Jako matka dwojga dzieci nie jestem w stanie sobie wyobrazić przeżyć Abrahama… Sara jego żona- co z nią będzie, gdy dowie się o tym już po dokonaniu ofiary? A co z obietnicą Boga- przecież miał mieć liczne potomstwo? Abraham nic z tego nie rozumiał- ta ofiara wydawała mi się niezrozumiała i bezsensowna. Miał oczywiście wolną wolę i wcale nie musiał tego robić, jednak zaufał bezgranicznie Bogu- to On był dla niego. Wiedział też, że wszystko należy do niego- Izaak też. Podjął dramatyczną decyzję i ruszył z synem na miejsce wyznaczone przez Pana. Gdy razem z synem przygotowali miejsce na złożenie ofiary działy się tam na pewno dramatyczne sceny. A Izaak? Co on przeżywał- wszystko gotowe a jagnięcia jak nie było tak niema, a tu nagle własny umiłowany ojciec chce go związać i zabić! On był młody Abraham stary, może mu uciekł, a może Abraham wyjaśnił o co prosił Go Bóg. Izaak też kochał Boga. Po ogromnym płaczu i bólu Izaak zrozumiał, że tak Bóg chce, taka jest jego wola i kochając Go sam dał się związać i położył się na stole ofiarnym. Poddał się woli swojego ziemskiego ojca. Dopiero przy próbie zabicia Bóg prawdziwie poznał wierność Abrahama, że nawet własnego syna mu nie odmówił mimo tak wielkiego cierpienia. Zaufanie, jakie złożył w Bogu mimo beznadziejnej sytuacji w jakiej się znajdował, sprawiło, że Bóg dał mu jeszcze więcej.
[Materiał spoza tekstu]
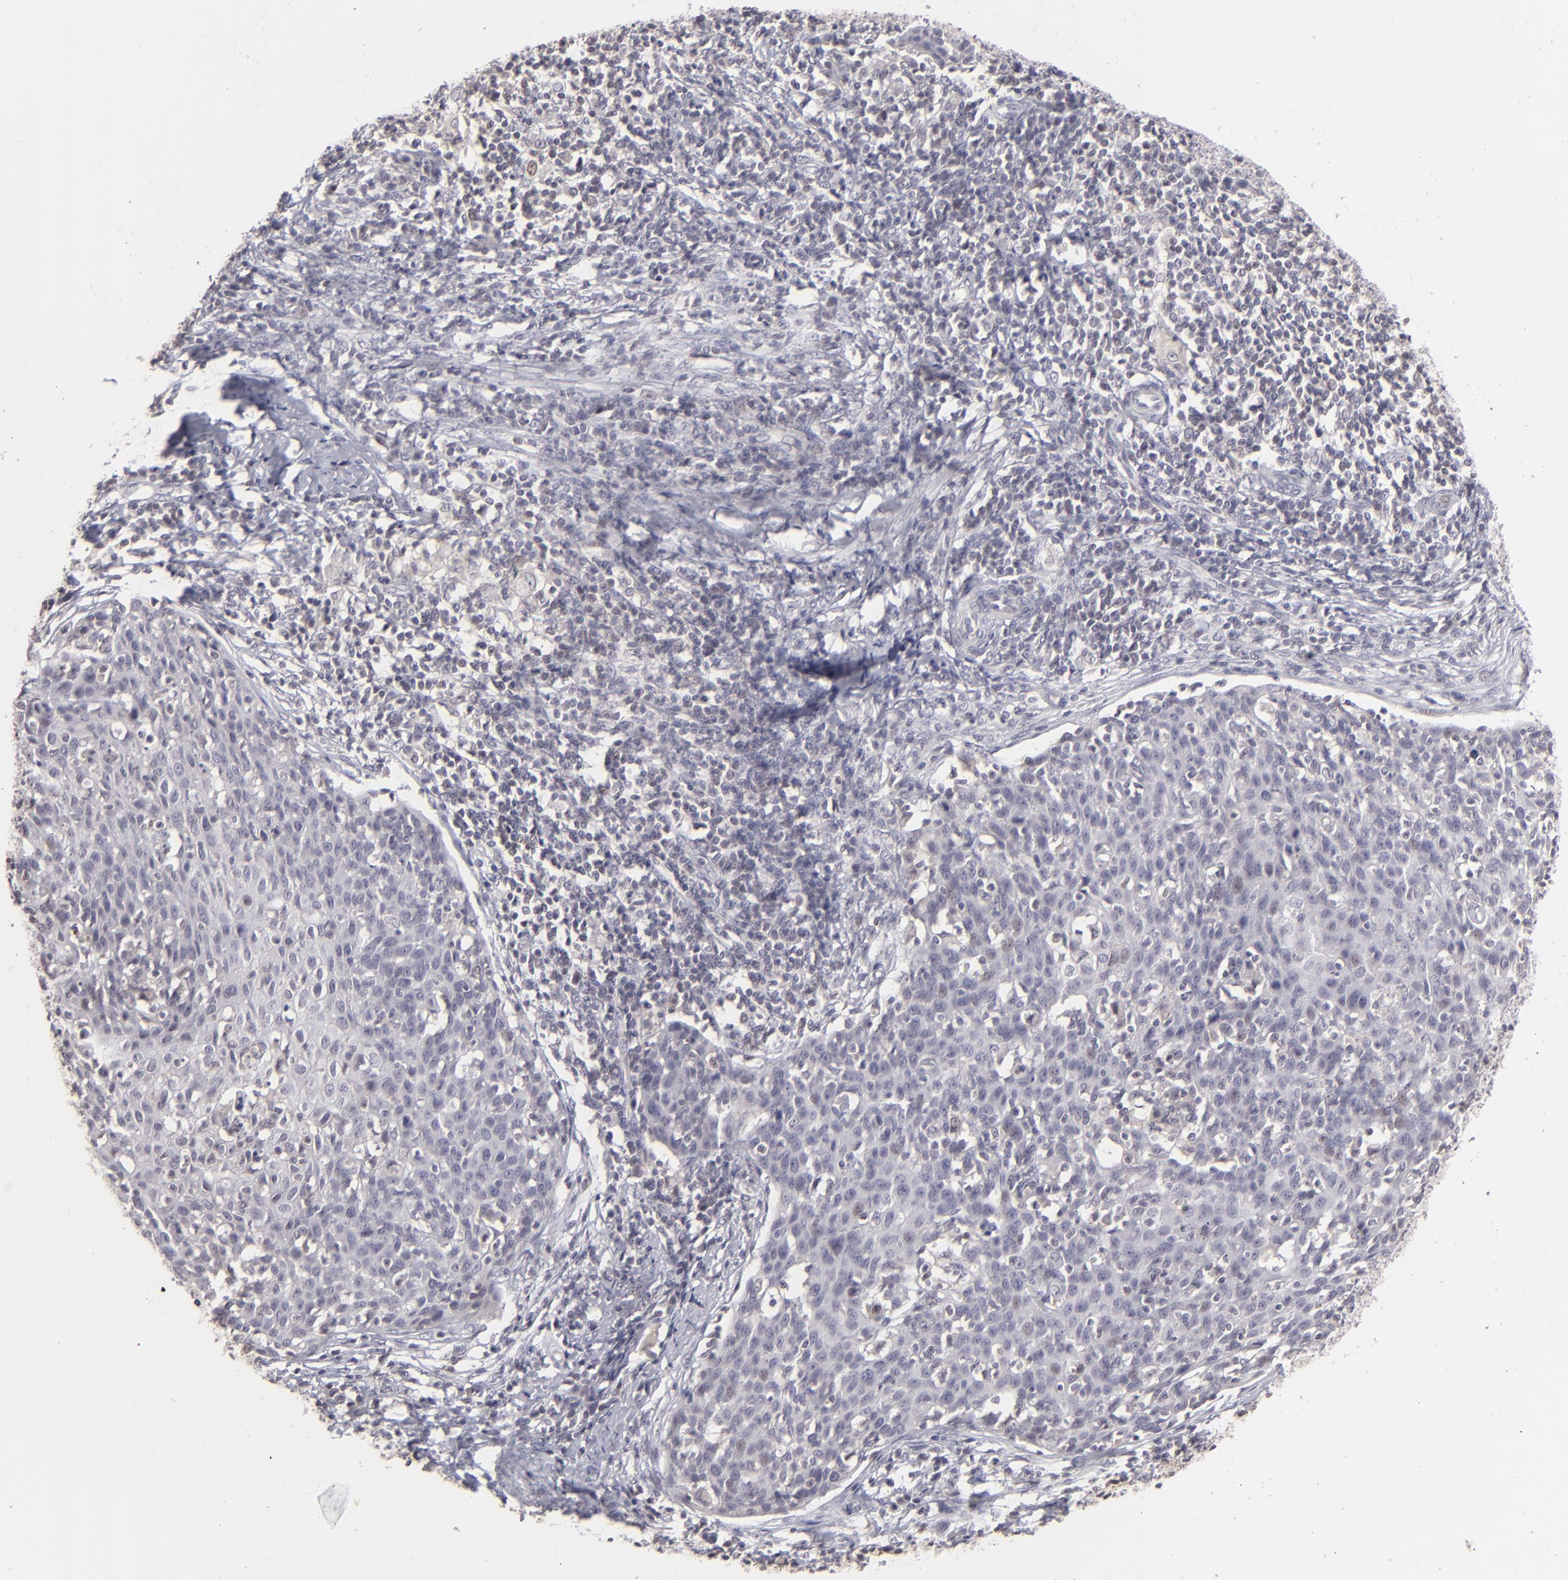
{"staining": {"intensity": "negative", "quantity": "none", "location": "none"}, "tissue": "cervical cancer", "cell_type": "Tumor cells", "image_type": "cancer", "snomed": [{"axis": "morphology", "description": "Squamous cell carcinoma, NOS"}, {"axis": "topography", "description": "Cervix"}], "caption": "Tumor cells are negative for brown protein staining in cervical cancer.", "gene": "CLDN2", "patient": {"sex": "female", "age": 38}}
A jak wygląda moje lub Twoje zaufanie Bogu? Kto jest dla nas najważniejszy- Bóg czy może ktoś inny/coś innego? Nikt z nas nie chciałby być w takiej sytuacji co Abraham- ja też, ale Bóg nie zawsze musi wymagać tak wielkiej ofiary. On wcale nie wymaga od nas byśmy składali w ofierze nasze dzieci za przebłaganie za nasze grzechy, Bóg posłał do nas swojego Syna Jezusa Chrystusa. Jednak najczęściej Bóg wykorzystuje właśnie najtrudniejsze sytuacje życiowe do wydobycia tego, co znajduje się w naszym sercu. Czasami jest to trudna sytuacja w pracy, domu, utrata zdrowia i inne sprawy.
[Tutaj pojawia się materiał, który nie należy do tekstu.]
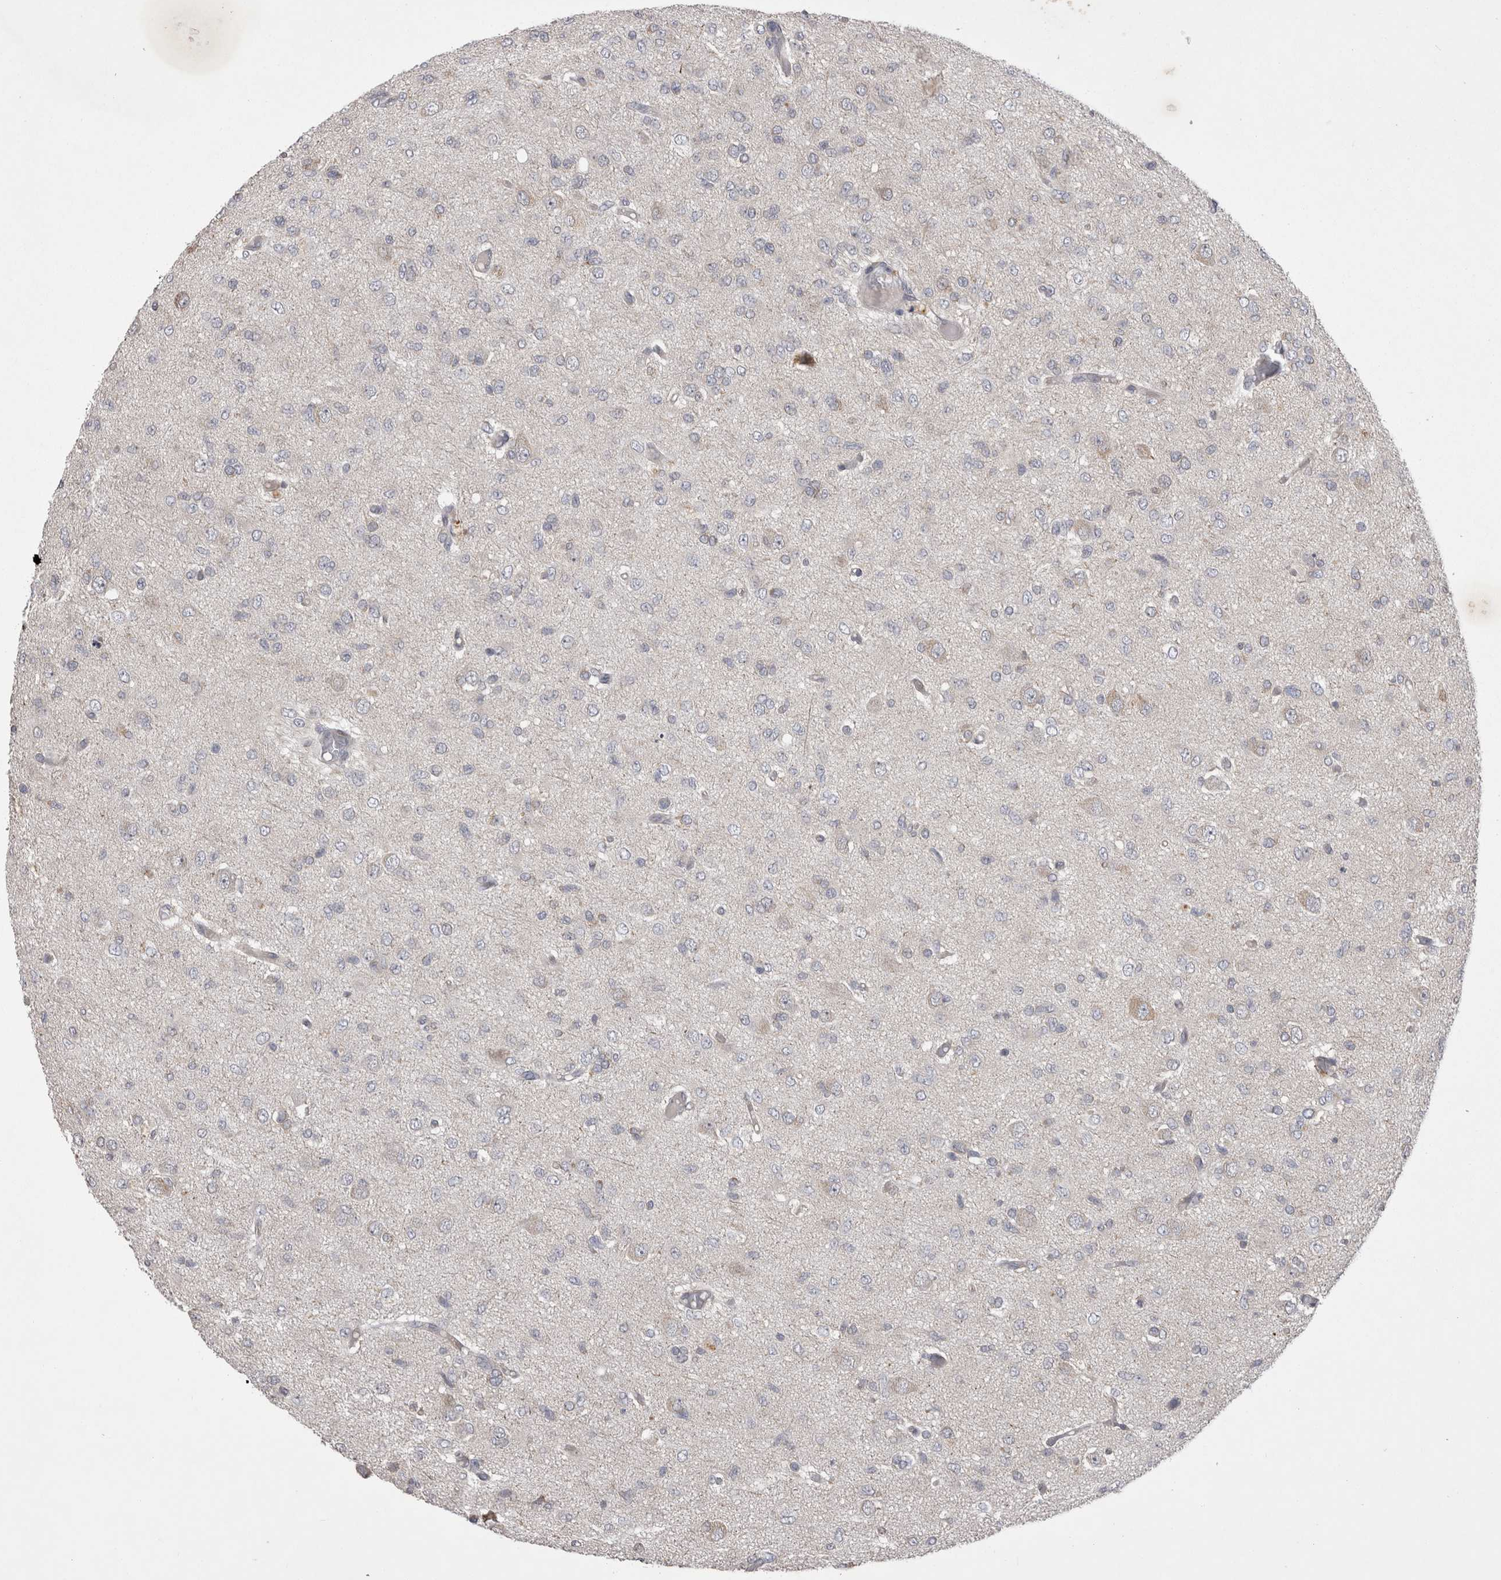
{"staining": {"intensity": "negative", "quantity": "none", "location": "none"}, "tissue": "glioma", "cell_type": "Tumor cells", "image_type": "cancer", "snomed": [{"axis": "morphology", "description": "Glioma, malignant, High grade"}, {"axis": "topography", "description": "Brain"}], "caption": "DAB immunohistochemical staining of glioma demonstrates no significant staining in tumor cells.", "gene": "NENF", "patient": {"sex": "female", "age": 59}}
Czy ufamy Bogu tak by powierzyć mu to wszystko i pozwolić Mu realizować swoją wolę w naszym życiu? Jak mu zaufamy i zrobimy to, czego od nas wymaga, będziemy mogli doświadczyć Bożego pokoju i zadowolenia, bez względu na warunki zewnętrzne. On chce byśmy mu zaufali i w Nim pokładali nadzieję, powierzali mu swe troski a On nas poprowadzi i pobłogosławi.